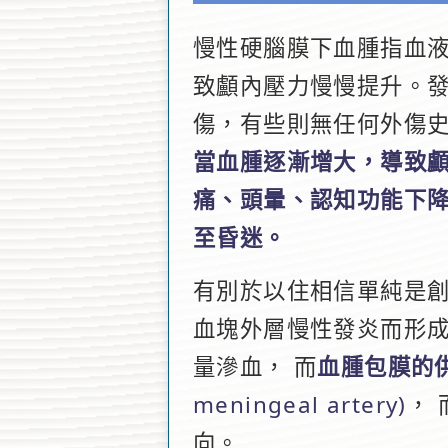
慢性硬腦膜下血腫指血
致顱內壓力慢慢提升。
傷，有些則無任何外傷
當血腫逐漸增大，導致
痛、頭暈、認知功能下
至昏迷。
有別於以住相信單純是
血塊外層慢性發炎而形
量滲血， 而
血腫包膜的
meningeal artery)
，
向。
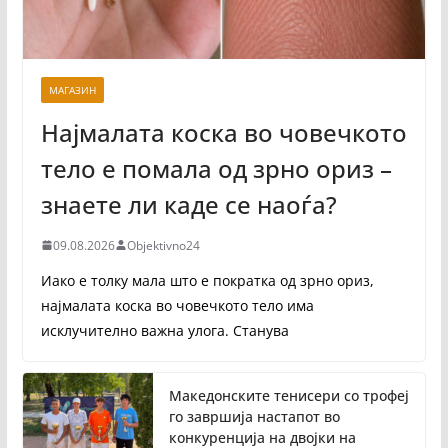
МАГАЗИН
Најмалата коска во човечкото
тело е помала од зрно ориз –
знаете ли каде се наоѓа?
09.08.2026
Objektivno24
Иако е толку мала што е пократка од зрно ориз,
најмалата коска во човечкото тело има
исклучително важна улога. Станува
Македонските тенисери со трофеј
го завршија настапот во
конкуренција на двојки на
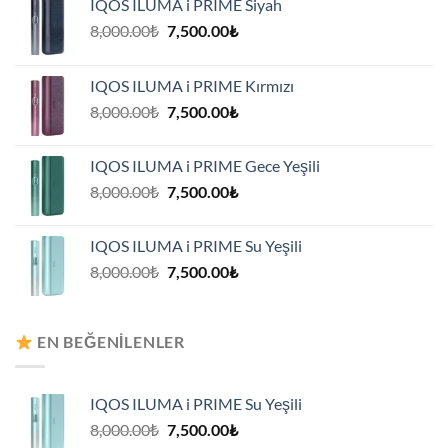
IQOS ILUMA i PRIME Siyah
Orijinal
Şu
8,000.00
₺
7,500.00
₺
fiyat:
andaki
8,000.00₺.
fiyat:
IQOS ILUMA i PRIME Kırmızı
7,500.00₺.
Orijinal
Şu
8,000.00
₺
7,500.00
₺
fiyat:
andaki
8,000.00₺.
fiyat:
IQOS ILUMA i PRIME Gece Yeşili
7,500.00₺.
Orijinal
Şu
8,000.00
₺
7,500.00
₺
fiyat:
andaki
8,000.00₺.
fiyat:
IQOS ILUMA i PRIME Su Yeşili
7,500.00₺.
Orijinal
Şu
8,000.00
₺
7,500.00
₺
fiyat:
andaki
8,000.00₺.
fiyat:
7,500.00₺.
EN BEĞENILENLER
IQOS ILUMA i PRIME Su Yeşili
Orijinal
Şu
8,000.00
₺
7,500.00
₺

==

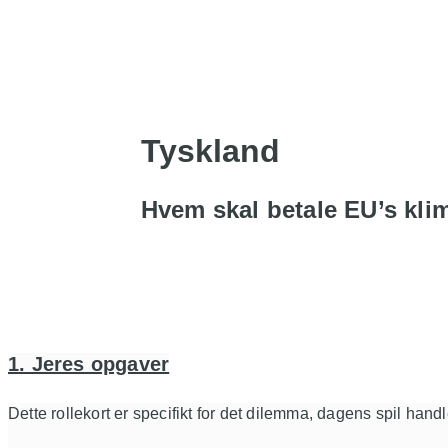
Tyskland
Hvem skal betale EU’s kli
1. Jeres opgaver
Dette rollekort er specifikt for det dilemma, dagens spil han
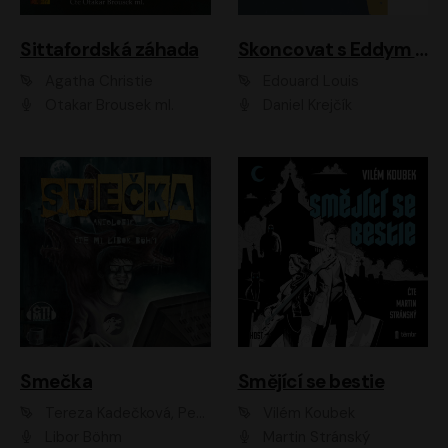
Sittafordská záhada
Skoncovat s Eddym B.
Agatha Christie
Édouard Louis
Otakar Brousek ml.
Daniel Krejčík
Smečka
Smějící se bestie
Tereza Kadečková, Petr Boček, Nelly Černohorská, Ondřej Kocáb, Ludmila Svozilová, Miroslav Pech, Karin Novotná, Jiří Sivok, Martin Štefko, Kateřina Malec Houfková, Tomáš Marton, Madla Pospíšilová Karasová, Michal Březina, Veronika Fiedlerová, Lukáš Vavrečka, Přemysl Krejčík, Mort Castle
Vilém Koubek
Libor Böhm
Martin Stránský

● **EXERCISE REQUIREMENTS**
Turn the data from the line with "Sittafordská záhada" to the line with "Martin Stránský", both of those lines included, into a JSON list of strings with one string per line. Leave out any blank lines.

● **COMPLETED TASK**
[
  "Sittafordská záhada",
  "Skoncovat s Eddym B.",
  "Agatha Christie",
  "Édouard Louis",
  "Otakar Brousek ml.",
  "Daniel Krejčík",
  "Smečka",
  "Smějící se bestie",
  "Tereza Kadečková, Petr Boček, Nelly Černohorská, Ondřej Kocáb, Ludmila Svozilová, Miroslav Pech, Karin Novotná, Jiří Sivok, Martin Štefko, Kateřina Malec Houfková, Tomáš Marton, Madla Pospíšilová Karasová, Michal Březina, Veronika Fiedlerová, Lukáš Vavrečka, Přemysl Krejčík, Mort Castle",
  "Vilém Koubek",
  "Libor Böhm",
  "Martin Stránský"
]